٢)  حَدَّثَنَا مُحَمَّدُ بْنُ الْمُثَنَّى وَابْنُ بَشَّارٍ قَالاَ حَدَّثَنَا عَبْدُ الرَّحْمَنِ وَهُوَ ابْنُ مَهْدِىٍّ حَدَّثَنَا سُفْيَانُ ح وَحَدَّثَنَا مُحَمَّدُ بْنُ رَافِعٍ حَدَّثَنَا يَحْيَى بْنُ آدَمَ حَدَّثَنَا مُفَضَّلٌ - وَهُوَ ابْنُ مُهَلْهَلٍ - كِلاَهُمَا عَنْ مَنْصُورٍ فِى هَذَا الإِسْنَادِ. بِمَعْنَى حَدِيثِ جَرِيرٍ غَيْرَ أَنَّ فِى حَدِيثِ سُفْيَانَ الْوَاشِمَاتِ وَالْمُسْتَوْشِمَاتِ. وَفِى حَدِيثِ مُفَضَّلٍ الْوَاشِمَاتِ وَالْمَوْشُومَاتِ[9].

Dengan demikian banyak fatwa yang mengatakan bahwa menyambung rambut itu adalah perbuatan yang haram. Namun pada akhirnya banyak pertentangan di antara para ulama dalam menghukumi penyambungan rambut. seperti hukum makruh yang di keluarkan oleh para ulama madzhab Hanafi dan boleh yang di katakan oleh para ulama madzhab hambali.  Adapun madzhab syafi'i membagi hukum tersebut dengan beberapa catatan: di antaranya ada yang mutlak haram, ada yang boleh  dan  ada yang  dengan berdasarkan persetujuan suami. 
2.       Pendapat-pendapat tentang penyambungan rambut
a.       Pemerintahan Uni Emirat arab:
Pemerintah Uni Emirat Arab mengharamkan adanya  penyamungan rambut, sebagaimana yang tertera dalam dinding majlis fatwa UIA dengan fatwa nomor 59 di tulis:

          فيحرم على المرأة أن تصل شعرها بشعر آدمي آخر بلا خلاف، سواء كان الشعر الذي استخدمته شعر رجلٍ أو امرأةٍ، وسواء كان شعر زوجها أو محرمها أو غيرهما، ودليل ذلك ما رواه الشيخان أنَّ رسول الله صلى الله عليه وآله وسلم قال: (لعن الله الواصلة والمستوصلة والواشمة والمستوشمة)
          ولأنه يحرم الانتفاع بشعر الآدمي وسائر أجزائه لكرامته، بل يدفن شعره وظفره وسائر أجزائه.
 فإن وصلته بشعر غير آدمي: فإن كان شعراً نجساً فهو حرام بلا خلاف، وهو شعر الميتة وشعر ما لا يؤكل لحمه إذا انفصل في حياته، فهو حرام أيضاً للحديث السابق، ولأن في لبسها لهذا الشعر حمل للنجاسة.

**********

● **Ketentuan Latihan**:
[A] Terjemahkan kalimat "Dengan demikian banyak fatwa yang mengatakan bahwa menyambung rambut itu adalah perbuatan yang haram." dari teks tentang hukum menyambung rambut ke dalam bahasa Inggris.
[B] Teruskan teks tentang hukum menyambung rambut, dimulai setelah kalimat terakhir yang tercantum.

● **Data Tersedia**:
**********

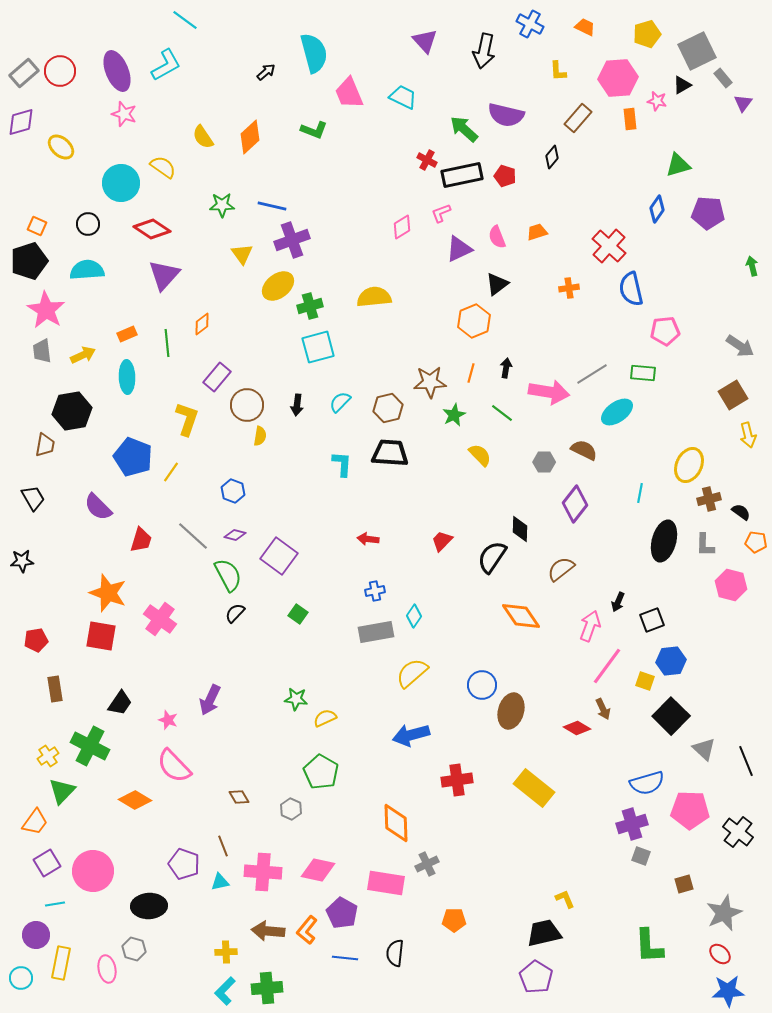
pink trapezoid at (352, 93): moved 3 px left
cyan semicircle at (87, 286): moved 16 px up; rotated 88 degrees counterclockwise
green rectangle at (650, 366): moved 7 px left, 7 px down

**********

● **Kunci Jawaban**:
[A] Accordingly, many fatwas state that hair extension is a forbidden act.

[B]
          وأما الشعر الطاهر من غير الآدمي، والشعر الصناعي فإن كان من غير وصل وإنما وضعته على رأسها وضعاً (كالباروكة) جاز لها وضعه ولو كانت غير متزوجة؛ قال النفراوي المالكي في الفواكه الدواني: " (وينهى النساء عن وصل الشعر) والنهي للحرمة عند مالك لخبر: {لعن الله الواصلة والمستوصلة} وحرمة الوصل لا تتقيد بالنساء لما فيه من تغيير خلق الله، وإنما خص النساء لأنهنَّ اللاتي يغلب منهنَّ ذلك عند قصر أو عدم شعرهن يصلن شعر غيرهن بشعرهن، أو عند شيب شعرهن يصلن الشعر الأسود بالأبيض ليظهر الأسود لتغريه الزوج، ومفهوم "وصل" أنها لو لم تصله بأن وضعته على رأسها من غير وصل لجاز كما نص عليه القاضي عياض، لأنه حينئذ بمنزلة الخيوط الملوية كالعقوص الصوف والحرير تفعله المرأة للزينة، فلا حرج عليها في فعله، فلم يدخل في النهي ويلتحق بأنواع الزينة "اهـ. والله أعلم.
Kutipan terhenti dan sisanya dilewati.